Bu açıklamam MalatyaTime Gazetesi başta olmak üzere basınımızda yer alması üzerine Mastöb bu açıklamaya cevap vermek için bir kurul oluşturmuş. Fakat cevap verememişlerdi.
4. Olağan Genel Kurul ile sonrasında da şahsımı bertaraf etmek için hukuksuz yapılan 6. Olağan Genel Kurul iptal edilmiştir. 3'ü benim açtığım dava olmak üzere 4 farklı mahkemenin 4 Hakimi, biri Profesör olmak üzere 5 bilirkişi, İl Dernekler müdürlüğünün 4., 5. ve 6. Genel Kurullara ilişkin 3 denetim heyeti raporları ile yaşanmış DÖRT DÖRTLÜK hukuksuzlukları ve yanlışları www.mastob.org.tr web sitelerinde yer alan 334'ü Gerçek üyeler ve 267'i Tüzel Kuruluş temsilcileri olmak üzere 601 genel kurul katılımcıları adına mı yapmaktalar…?
Umarım aşağıda 5 yıla yakın zamandır dava süresince Mastöb'de yaşananların yer aldığı açıklamalarıma; bu büyük oluşum içinde görev yapan arkadaşlarımızın hukuk içinde olumlu bir cevap vereceklerine yürekten inanmaktayım.
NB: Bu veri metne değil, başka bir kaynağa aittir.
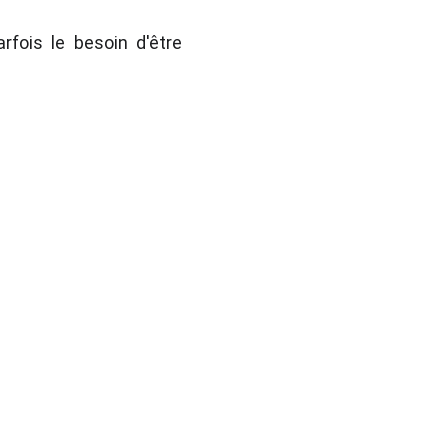
fois le besoin d'être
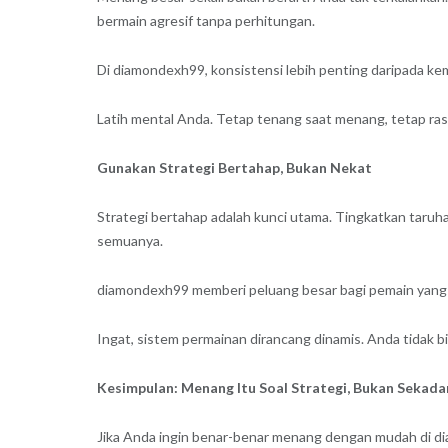
bermain agresif tanpa perhitungan.
Di diamondexh99, konsistensi lebih penting daripada kem
Latih mental Anda. Tetap tenang saat menang, tetap rasi
Gunakan Strategi Bertahap, Bukan Nekat
Strategi bertahap adalah kunci utama. Tingkatkan taruhan
semuanya.
diamondexh99 memberi peluang besar bagi pemain yang sa
Ingat, sistem permainan dirancang dinamis. Anda tidak b
Kesimpulan: Menang Itu Soal Strategi, Bukan Sekada
Jika Anda ingin benar-benar menang dengan mudah di di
Umarın yapılacak genel kurulda cevaplarımızı da buluruz ve 5 yıldır aynı kadronun Kanun dışı çalışmaları ile Mastöb'e hiçbir katkı veremedikleri ortada olan bir gerçek ortada iken yine usulsüz bir genel kurul daha yapmak üzere yola çıkılmaz.
Derneğin 2006 yılındaki kuruluş heyecanın yaşatılması ve yaşanan kırılmaları ortadan kaldırılması için Kuruculardan oluşacak bir yönetim anlayışı ile yola devam edilmesini arzuluyorum.
Aşağıda 10 Haziran 2015 tarihinde Sayın Adil Gevrek'e faks yolu ile (mastöb ve kendi şirketinin faks numaralarına) gönderdiğim açık mektup yer almaktadır.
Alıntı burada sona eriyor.